Before I ask about mirror and lamp, I want to refresh the discussion again
The formula for Doppler factor for light is.
$f = \sqrt{\frac{1+v}{1-v}}f0$
Is this for the frequency of light or for the frequency of receiving?
Can anyone give me the answer, so I'll never misunderstood it again.
B moves toward A at 0.3c
Doppler factor is $\sqrt{\frac{1.3}{0.7}}=1.36$
B shines a red light 400 THz: https://en.wikipedia.org/wiki/Visible_spectrum
Will A see the light as somewhat violet, 742 THz?

2. Jul 25, 2015

### Mentz114

In the formula you wrote $f$ is the received frequency and $f0$ is the sending frequency if the receiver and sender are approaching ( moving towards each other ).

Yes, calculation looks OK. The light has been 'blue-shifted'.
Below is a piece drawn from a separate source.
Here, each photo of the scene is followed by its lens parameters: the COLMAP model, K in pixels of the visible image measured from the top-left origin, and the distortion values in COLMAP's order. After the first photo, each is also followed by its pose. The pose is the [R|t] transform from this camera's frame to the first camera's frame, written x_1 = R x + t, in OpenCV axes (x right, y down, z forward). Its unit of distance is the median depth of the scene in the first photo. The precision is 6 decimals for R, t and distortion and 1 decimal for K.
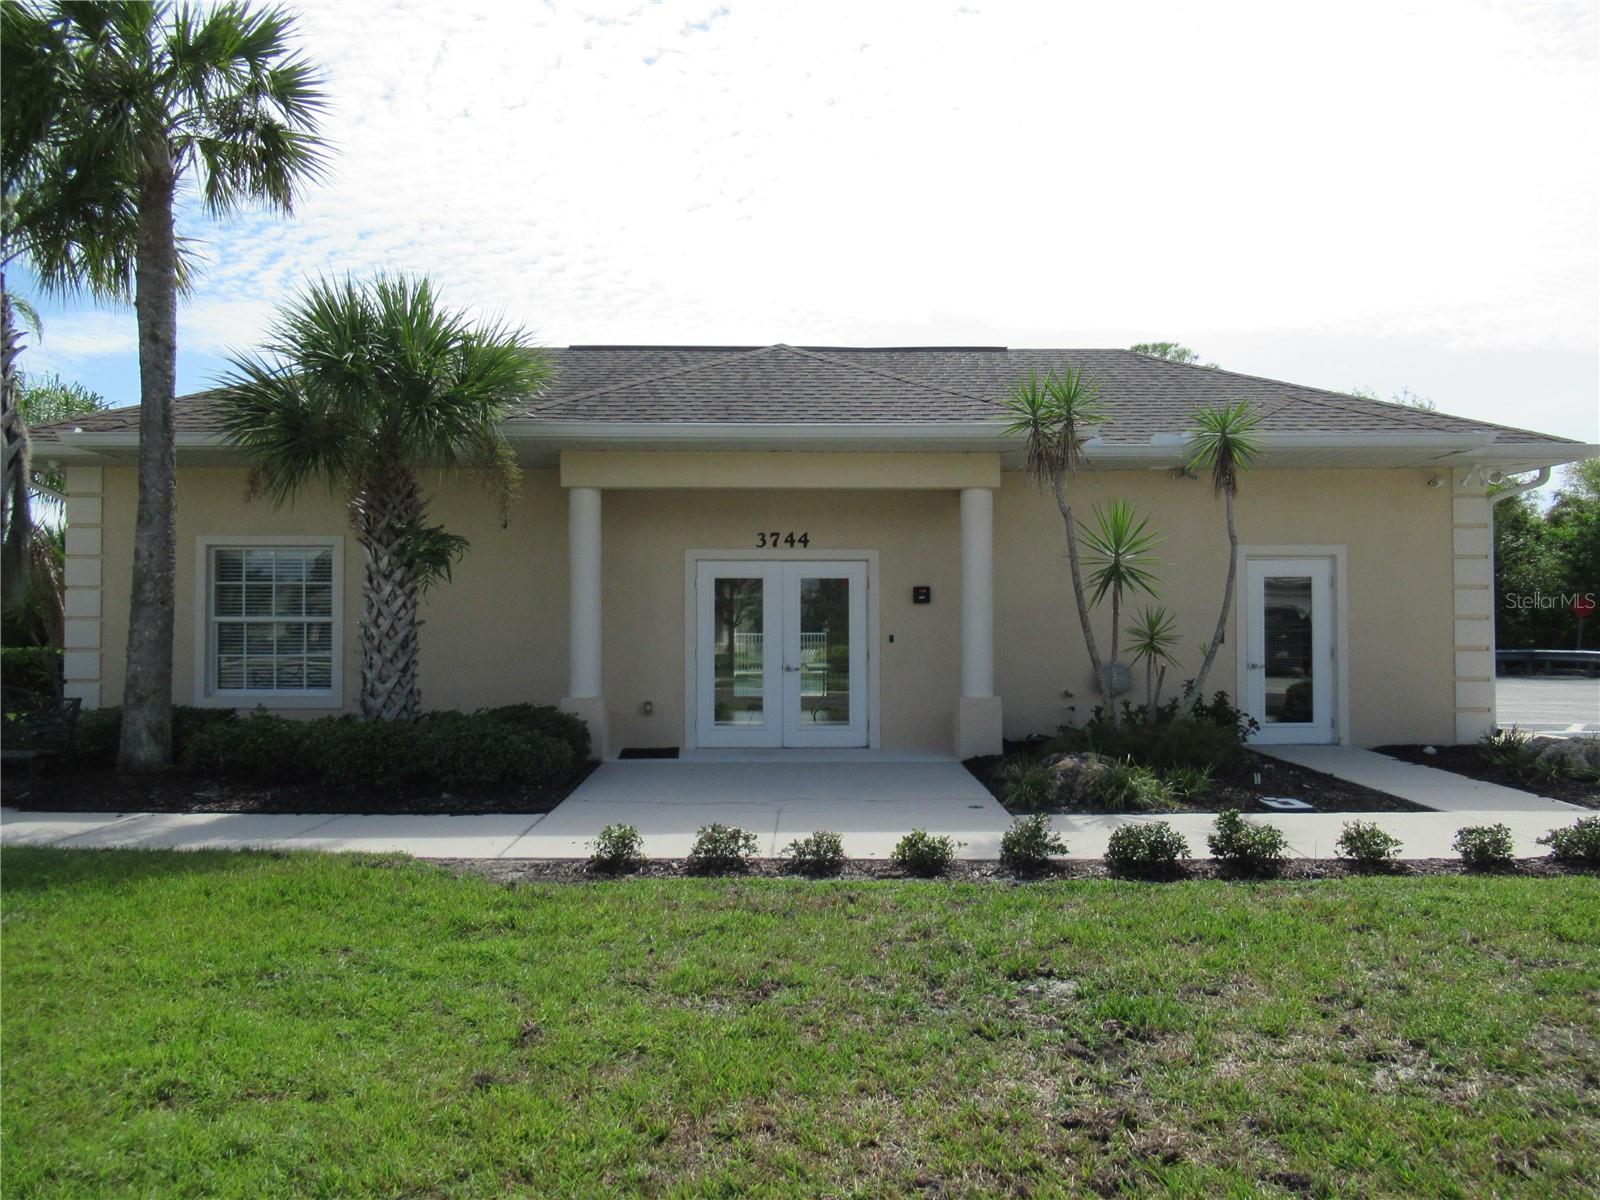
lens RADIAL K [[1188.9, 0, 806.3], [0, 1188.9, 603.6], [0, 0, 1]] dist [0.002548, -0.006703]
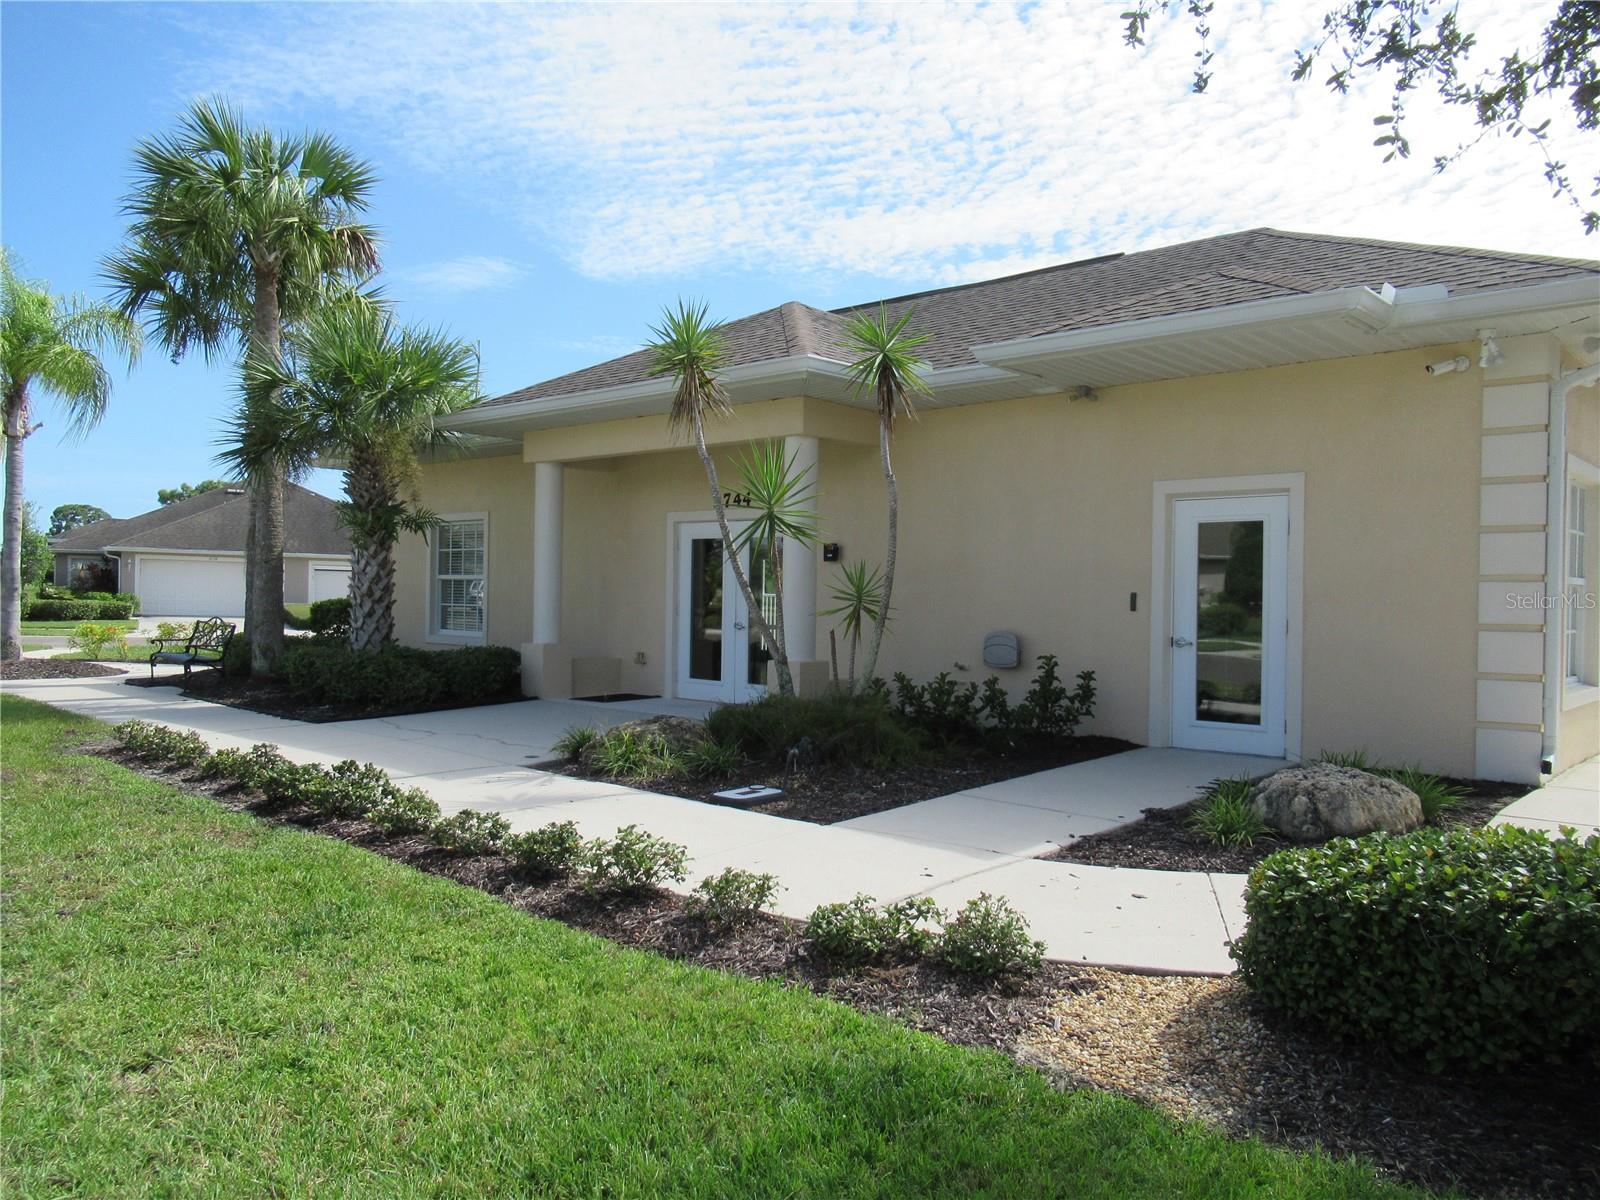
lens RADIAL K [[1188.9, 0, 806.3], [0, 1188.9, 603.6], [0, 0, 1]] dist [0.002548, -0.006703]
pose [[0.747707, 0.016775, -0.663817, 0.696986], [0.015520, 0.998966, 0.042726, -0.007526], [0.663848, -0.042249, 0.746673, 0.289855]]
No mirror is involved - the light is being emitted from the source and received without any reflection.

Last edited: Jul 25, 2015
3. Jul 25, 2015

### Stephanus

Thanks Mentz114
Ok, now this.
Let $k = \sqrt{\frac{1+V}{1-V}}$

A see the light blue-shifted, and re emitted the blue-shifted light to B.
Let's say this.
B sends an F frequency light to A. A see the light frequency as F*k.
Now A sends the light with $F*k$ frequency to B again.
B will see the light as $F*k^2$ is that right?
No wait,... if A moves, then every atom in A also dilated.
So actually A sends $\frac{F*k}{\gamma}$
So B will see the light as $\frac{F*k^2}{\gamma}$
No wait, ... the situation is similar. We should use the formula as it is, because A moves toward B and B moves toward A should use the same formula.
1. Is this right that B will see $F*k^2$ if A bounce the signal back to B as it is.
2. What if A bounces the signal not by lamp, but by mirror, what will B see?

Thanks for any help.

4. Jul 25, 2015

### PAllen

An ideal mirror will act like your re-emitter, and the light will be more and more blue shifted ... but the A and B relative speed will be decreasing as energy and momentum are transferred to the light at each reflection.

5. Jul 25, 2015

### Stephanus

Yes, that makes sense.
Light has momentum? Hmhh, reminds me to previous thread about photon with mass.
Okay, confirmation: So it's F*k, F*k2, F*k3, etc...? Please confirm.